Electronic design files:
----------------
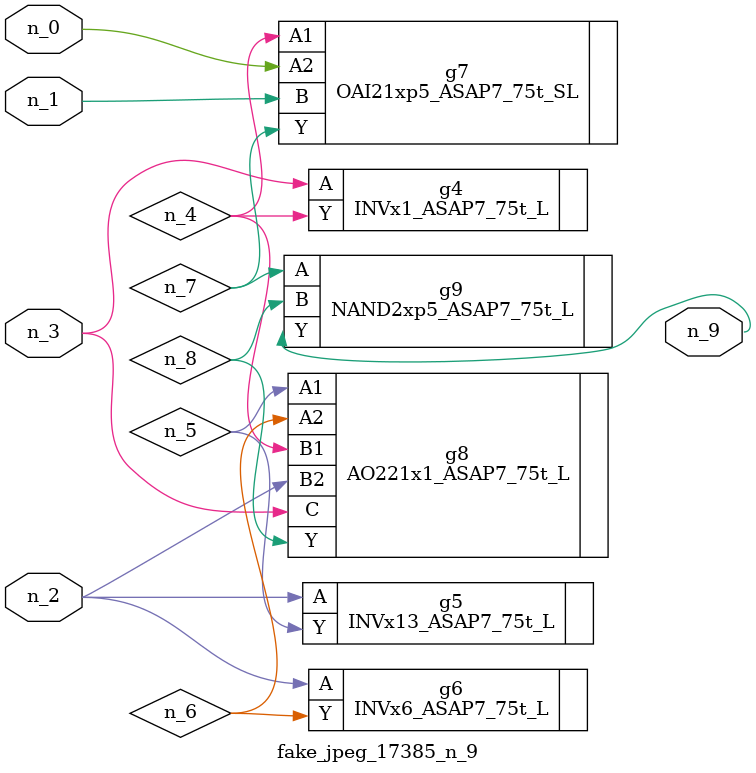
<source format=v>
module fake_jpeg_17385_n_9 (n_0, n_3, n_2, n_1, n_9);

input n_0;
input n_3;
input n_2;
input n_1;

output n_9;

wire n_4;
wire n_8;
wire n_6;
wire n_5;
wire n_7;

INVx1_ASAP7_75t_L g4 ( 
.A(n_3),
.Y(n_4)
);

INVx13_ASAP7_75t_L g5 ( 
.A(n_2),
.Y(n_5)
);

INVx6_ASAP7_75t_L g6 ( 
.A(n_2),
.Y(n_6)
);

OAI21xp5_ASAP7_75t_SL g7 ( 
.A1(n_4),
.A2(n_0),
.B(n_1),
.Y(n_7)
);

NAND2xp5_ASAP7_75t_L g9 ( 
.A(n_7),
.B(n_8),
.Y(n_9)
);

AO221x1_ASAP7_75t_L g8 ( 
.A1(n_5),
.A2(n_6),
.B1(n_4),
.B2(n_2),
.C(n_3),
.Y(n_8)
);


endmodule
</source>
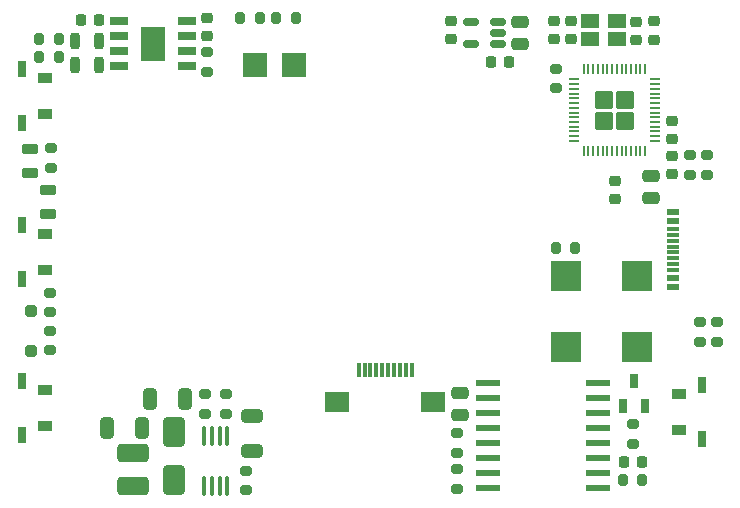
<source format=gbr>
%TF.GenerationSoftware,KiCad,Pcbnew,7.0.9*%
%TF.CreationDate,2024-03-02T15:09:24+02:00*%
%TF.ProjectId,DRM_Watch_V3,44524d5f-5761-4746-9368-5f56332e6b69,rev?*%
%TF.SameCoordinates,Original*%
%TF.FileFunction,Paste,Top*%
%TF.FilePolarity,Positive*%
%FSLAX46Y46*%
G04 Gerber Fmt 4.6, Leading zero omitted, Abs format (unit mm)*
G04 Created by KiCad (PCBNEW 7.0.9) date 2024-03-02 15:09:24*
%MOMM*%
%LPD*%
G01*
G04 APERTURE LIST*
G04 Aperture macros list*
%AMRoundRect*
0 Rectangle with rounded corners*
0 $1 Rounding radius*
0 $2 $3 $4 $5 $6 $7 $8 $9 X,Y pos of 4 corners*
0 Add a 4 corners polygon primitive as box body*
4,1,4,$2,$3,$4,$5,$6,$7,$8,$9,$2,$3,0*
0 Add four circle primitives for the rounded corners*
1,1,$1+$1,$2,$3*
1,1,$1+$1,$4,$5*
1,1,$1+$1,$6,$7*
1,1,$1+$1,$8,$9*
0 Add four rect primitives between the rounded corners*
20,1,$1+$1,$2,$3,$4,$5,0*
20,1,$1+$1,$4,$5,$6,$7,0*
20,1,$1+$1,$6,$7,$8,$9,0*
20,1,$1+$1,$8,$9,$2,$3,0*%
G04 Aperture macros list end*
%ADD10R,1.500000X1.200000*%
%ADD11RoundRect,0.249999X-0.524597X-0.524597X0.524597X-0.524597X0.524597X0.524597X-0.524597X0.524597X0*%
%ADD12RoundRect,0.050000X-0.350000X-0.050000X0.350000X-0.050000X0.350000X0.050000X-0.350000X0.050000X0*%
%ADD13RoundRect,0.050000X-0.050000X-0.350000X0.050000X-0.350000X0.050000X0.350000X-0.050000X0.350000X0*%
%ADD14RoundRect,0.150000X0.512500X0.150000X-0.512500X0.150000X-0.512500X-0.150000X0.512500X-0.150000X0*%
%ADD15RoundRect,0.200000X0.275000X-0.200000X0.275000X0.200000X-0.275000X0.200000X-0.275000X-0.200000X0*%
%ADD16RoundRect,0.250000X0.250000X-0.250000X0.250000X0.250000X-0.250000X0.250000X-0.250000X-0.250000X0*%
%ADD17RoundRect,0.250000X-0.650000X0.325000X-0.650000X-0.325000X0.650000X-0.325000X0.650000X0.325000X0*%
%ADD18R,2.500000X2.500000*%
%ADD19RoundRect,0.200000X-0.275000X0.200000X-0.275000X-0.200000X0.275000X-0.200000X0.275000X0.200000X0*%
%ADD20RoundRect,0.225000X0.250000X-0.225000X0.250000X0.225000X-0.250000X0.225000X-0.250000X-0.225000X0*%
%ADD21RoundRect,0.225000X-0.250000X0.225000X-0.250000X-0.225000X0.250000X-0.225000X0.250000X0.225000X0*%
%ADD22RoundRect,0.200000X0.200000X0.500000X-0.200000X0.500000X-0.200000X-0.500000X0.200000X-0.500000X0*%
%ADD23R,1.270000X0.900000*%
%ADD24R,0.800000X1.450000*%
%ADD25RoundRect,0.250000X0.475000X-0.250000X0.475000X0.250000X-0.475000X0.250000X-0.475000X-0.250000X0*%
%ADD26RoundRect,0.042000X0.258000X-0.573000X0.258000X0.573000X-0.258000X0.573000X-0.258000X-0.573000X0*%
%ADD27R,2.000000X2.000000*%
%ADD28R,1.500000X0.660400*%
%ADD29R,2.000000X3.000000*%
%ADD30RoundRect,0.250000X-0.650000X1.000000X-0.650000X-1.000000X0.650000X-1.000000X0.650000X1.000000X0*%
%ADD31R,0.300000X1.300000*%
%ADD32R,2.000000X1.800000*%
%ADD33RoundRect,0.225000X-0.225000X-0.250000X0.225000X-0.250000X0.225000X0.250000X-0.225000X0.250000X0*%
%ADD34RoundRect,0.200000X-0.200000X-0.275000X0.200000X-0.275000X0.200000X0.275000X-0.200000X0.275000X0*%
%ADD35RoundRect,0.041300X0.983700X0.253700X-0.983700X0.253700X-0.983700X-0.253700X0.983700X-0.253700X0*%
%ADD36RoundRect,0.200000X-0.500000X0.200000X-0.500000X-0.200000X0.500000X-0.200000X0.500000X0.200000X0*%
%ADD37RoundRect,0.225000X0.225000X0.250000X-0.225000X0.250000X-0.225000X-0.250000X0.225000X-0.250000X0*%
%ADD38RoundRect,0.100000X-0.100000X0.712500X-0.100000X-0.712500X0.100000X-0.712500X0.100000X0.712500X0*%
%ADD39RoundRect,0.200000X0.200000X0.275000X-0.200000X0.275000X-0.200000X-0.275000X0.200000X-0.275000X0*%
%ADD40RoundRect,0.250000X0.325000X0.650000X-0.325000X0.650000X-0.325000X-0.650000X0.325000X-0.650000X0*%
%ADD41RoundRect,0.320000X1.005000X-0.480000X1.005000X0.480000X-1.005000X0.480000X-1.005000X-0.480000X0*%
%ADD42R,1.140000X0.600000*%
%ADD43R,1.140000X0.300000*%
%ADD44RoundRect,0.200000X0.500000X-0.200000X0.500000X0.200000X-0.500000X0.200000X-0.500000X-0.200000X0*%
G04 APERTURE END LIST*
D10*
%TO.C,Y1*%
X114877503Y-47188716D03*
X117163503Y-47188716D03*
X117163503Y-45664716D03*
X114877503Y-45664716D03*
%TD*%
D11*
%TO.C,U1*%
X116071319Y-52362182D03*
X116071319Y-54112182D03*
X117821319Y-52362182D03*
X117821319Y-54112182D03*
D12*
X113496319Y-50637182D03*
X113496319Y-51037182D03*
X113496319Y-51437182D03*
X113496319Y-51837182D03*
X113496319Y-52237182D03*
X113496319Y-52637182D03*
X113496319Y-53037182D03*
X113496319Y-53437182D03*
X113496319Y-53837182D03*
X113496319Y-54237182D03*
X113496319Y-54637182D03*
X113496319Y-55037182D03*
X113496319Y-55437182D03*
X113496319Y-55837182D03*
D13*
X114346319Y-56687182D03*
X114746319Y-56687182D03*
X115146319Y-56687182D03*
X115546319Y-56687182D03*
X115946319Y-56687182D03*
X116346319Y-56687182D03*
X116746319Y-56687182D03*
X117146319Y-56687182D03*
X117546319Y-56687182D03*
X117946319Y-56687182D03*
X118346319Y-56687182D03*
X118746319Y-56687182D03*
X119146319Y-56687182D03*
X119546319Y-56687182D03*
D12*
X120396319Y-55837182D03*
X120396319Y-55437182D03*
X120396319Y-55037182D03*
X120396319Y-54637182D03*
X120396319Y-54237182D03*
X120396319Y-53837182D03*
X120396319Y-53437182D03*
X120396319Y-53037182D03*
X120396319Y-52637182D03*
X120396319Y-52237182D03*
X120396319Y-51837182D03*
X120396319Y-51437182D03*
X120396319Y-51037182D03*
X120396319Y-50637182D03*
D13*
X119546319Y-49787182D03*
X119146319Y-49787182D03*
X118746319Y-49787182D03*
X118346319Y-49787182D03*
X117946319Y-49787182D03*
X117546319Y-49787182D03*
X117146319Y-49787182D03*
X116746319Y-49787182D03*
X116346319Y-49787182D03*
X115946319Y-49787182D03*
X115546319Y-49787182D03*
X115146319Y-49787182D03*
X114746319Y-49787182D03*
X114346319Y-49787182D03*
%TD*%
D14*
%TO.C,U2*%
X107080632Y-47638833D03*
X107080632Y-46688833D03*
X107080632Y-45738833D03*
X104805632Y-45738833D03*
X104805632Y-47638833D03*
%TD*%
D15*
%TO.C,R3*%
X124195147Y-72822103D03*
X124195147Y-71172103D03*
%TD*%
D16*
%TO.C,D2*%
X67564000Y-70260000D03*
X67564000Y-73660000D03*
%TD*%
D17*
%TO.C,C18*%
X86233000Y-79170000D03*
X86233000Y-82120000D03*
%TD*%
D18*
%TO.C,LS1*%
X118830147Y-67262851D03*
X118830147Y-73262851D03*
X112830147Y-73262851D03*
X112830147Y-67262851D03*
%TD*%
D19*
%TO.C,R14*%
X123333861Y-57059106D03*
X123333861Y-58709106D03*
%TD*%
D15*
%TO.C,R6*%
X69162006Y-73553422D03*
X69162006Y-71903422D03*
%TD*%
D20*
%TO.C,C5*%
X120267524Y-47275000D03*
X120267524Y-45725000D03*
%TD*%
D19*
%TO.C,R19*%
X103632000Y-80582000D03*
X103632000Y-82232000D03*
%TD*%
D21*
%TO.C,C15*%
X111787761Y-45686050D03*
X111787761Y-47236050D03*
%TD*%
D19*
%TO.C,R9*%
X82423000Y-48324000D03*
X82423000Y-49974000D03*
%TD*%
D22*
%TO.C,D3*%
X73267123Y-47343045D03*
X71235123Y-47343045D03*
%TD*%
D23*
%TO.C,S2*%
X68703000Y-63754000D03*
X68703000Y-66802000D03*
D24*
X66818000Y-62992000D03*
X66818000Y-67564000D03*
%TD*%
D25*
%TO.C,C9*%
X108991132Y-47638833D03*
X108991132Y-45738833D03*
%TD*%
D26*
%TO.C,Q1*%
X117633660Y-78263648D03*
X119533660Y-78263648D03*
X118583660Y-76143648D03*
%TD*%
D27*
%TO.C,BT1*%
X89789000Y-49403000D03*
X86487000Y-49403000D03*
%TD*%
D15*
%TO.C,R21*%
X85725000Y-85407000D03*
X85725000Y-83757000D03*
%TD*%
D20*
%TO.C,C6*%
X103149132Y-47238833D03*
X103149132Y-45688833D03*
%TD*%
D19*
%TO.C,R17*%
X84074000Y-77280000D03*
X84074000Y-78930000D03*
%TD*%
D21*
%TO.C,C4*%
X117000479Y-59225783D03*
X117000479Y-60775783D03*
%TD*%
D28*
%TO.C,U3*%
X80756446Y-49519595D03*
X80756446Y-48249595D03*
X80756446Y-46979595D03*
X80756446Y-45709595D03*
X74959234Y-45717485D03*
X74959234Y-46987485D03*
X74959234Y-48257485D03*
X74959234Y-49527485D03*
D29*
X77851000Y-47625000D03*
%TD*%
D30*
%TO.C,D6*%
X79629000Y-80518000D03*
X79629000Y-84518000D03*
%TD*%
D23*
%TO.C,S1*%
X68703000Y-50546000D03*
X68703000Y-53594000D03*
D24*
X66818000Y-49784000D03*
X66818000Y-54356000D03*
%TD*%
D20*
%TO.C,C12*%
X82415870Y-46949882D03*
X82415870Y-45399882D03*
%TD*%
D31*
%TO.C,J2*%
X95286000Y-75230000D03*
X95786000Y-75230000D03*
X96286000Y-75230000D03*
X96786000Y-75230000D03*
X97286000Y-75230000D03*
X97786000Y-75230000D03*
X98286000Y-75230000D03*
X98786000Y-75230000D03*
X99286000Y-75230000D03*
X99786000Y-75230000D03*
D32*
X93486000Y-77980000D03*
X101586000Y-77980000D03*
%TD*%
D20*
%TO.C,C7*%
X121821319Y-55660182D03*
X121821319Y-54110182D03*
%TD*%
D33*
%TO.C,C14*%
X117716280Y-82998754D03*
X119266280Y-82998754D03*
%TD*%
D21*
%TO.C,C3*%
X118790503Y-45739216D03*
X118790503Y-47289216D03*
%TD*%
D34*
%TO.C,R7*%
X68263000Y-47244000D03*
X69913000Y-47244000D03*
%TD*%
D23*
%TO.C,S4*%
X68703000Y-76962000D03*
X68703000Y-80010000D03*
D24*
X66818000Y-76200000D03*
X66818000Y-80772000D03*
%TD*%
D33*
%TO.C,C13*%
X106488411Y-49190065D03*
X108038411Y-49190065D03*
%TD*%
D35*
%TO.C,U4*%
X115526000Y-85217000D03*
X115526000Y-83947000D03*
X115526000Y-82677000D03*
X115526000Y-81407000D03*
X115526000Y-80137000D03*
X115526000Y-78867000D03*
X115526000Y-77597000D03*
X115526000Y-76327000D03*
X106216000Y-76327000D03*
X106216000Y-77597000D03*
X106216000Y-78867000D03*
X106216000Y-80137000D03*
X106216000Y-81407000D03*
X106216000Y-82677000D03*
X106216000Y-83947000D03*
X106216000Y-85217000D03*
%TD*%
D19*
%TO.C,R10*%
X69150351Y-68709964D03*
X69150351Y-70359964D03*
%TD*%
D25*
%TO.C,C10*%
X103886000Y-79055000D03*
X103886000Y-77155000D03*
%TD*%
D36*
%TO.C,D1*%
X67500000Y-56484000D03*
X67500000Y-58516000D03*
%TD*%
D37*
%TO.C,C11*%
X73292000Y-45593000D03*
X71742000Y-45593000D03*
%TD*%
D38*
%TO.C,U5*%
X84160000Y-80818500D03*
X83510000Y-80818500D03*
X82860000Y-80818500D03*
X82210000Y-80818500D03*
X82210000Y-85043500D03*
X82860000Y-85043500D03*
X83510000Y-85043500D03*
X84160000Y-85043500D03*
%TD*%
D21*
%TO.C,C2*%
X113258303Y-45680154D03*
X113258303Y-47230154D03*
%TD*%
D15*
%TO.C,R5*%
X69213058Y-58109281D03*
X69213058Y-56459281D03*
%TD*%
D34*
%TO.C,R8*%
X68263000Y-48768000D03*
X69913000Y-48768000D03*
%TD*%
D39*
%TO.C,R4*%
X113628466Y-64927773D03*
X111978466Y-64927773D03*
%TD*%
D19*
%TO.C,R18*%
X82296000Y-77280000D03*
X82296000Y-78930000D03*
%TD*%
D40*
%TO.C,C16*%
X80596000Y-77724000D03*
X77646000Y-77724000D03*
%TD*%
D19*
%TO.C,R2*%
X125663001Y-71175000D03*
X125663001Y-72825000D03*
%TD*%
D23*
%TO.C,S3*%
X122452000Y-80352000D03*
X122452000Y-77304000D03*
D24*
X124337000Y-81114000D03*
X124337000Y-76542000D03*
%TD*%
D34*
%TO.C,R11*%
X85281000Y-45466000D03*
X86931000Y-45466000D03*
%TD*%
D41*
%TO.C,L1*%
X76200000Y-85093000D03*
X76200000Y-82293000D03*
%TD*%
D40*
%TO.C,C17*%
X76913000Y-80137000D03*
X73963000Y-80137000D03*
%TD*%
D19*
%TO.C,R15*%
X112031855Y-49735182D03*
X112031855Y-51385182D03*
%TD*%
D42*
%TO.C,J1*%
X121920000Y-68231000D03*
X121920000Y-67431000D03*
D43*
X121920000Y-66281000D03*
X121920000Y-65281000D03*
X121920000Y-64781000D03*
X121920000Y-63781000D03*
D42*
X121920000Y-61831000D03*
X121920000Y-62631000D03*
D43*
X121920000Y-63281000D03*
X121920000Y-64281000D03*
X121920000Y-65781000D03*
X121920000Y-66781000D03*
%TD*%
D34*
%TO.C,R16*%
X117654773Y-84506664D03*
X119304773Y-84506664D03*
%TD*%
D15*
%TO.C,R13*%
X124805082Y-58708034D03*
X124805082Y-57058034D03*
%TD*%
D34*
%TO.C,R12*%
X88329000Y-45466000D03*
X89979000Y-45466000D03*
%TD*%
D15*
%TO.C,R20*%
X103632000Y-85280000D03*
X103632000Y-83630000D03*
%TD*%
D44*
%TO.C,D5*%
X69000000Y-62016000D03*
X69000000Y-59984000D03*
%TD*%
D21*
%TO.C,C8*%
X121821319Y-57110182D03*
X121821319Y-58660182D03*
%TD*%
D22*
%TO.C,D4*%
X73279000Y-49403000D03*
X71247000Y-49403000D03*
%TD*%
D19*
%TO.C,R1*%
X118500000Y-79835621D03*
X118500000Y-81485621D03*
%TD*%
D25*
%TO.C,C1*%
X120078637Y-60668763D03*
X120078637Y-58768763D03*
%TD*%
M02*

</source>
----------------
■ PROBLEM REQUIREMENTS ■
Return all lines from the data above with "format" in them.

■ RESPONSE ■
<source format=v>
<source format=gbr>
G04 Gerber Fmt 4.6, Leading zero omitted, Abs format (unit mm)*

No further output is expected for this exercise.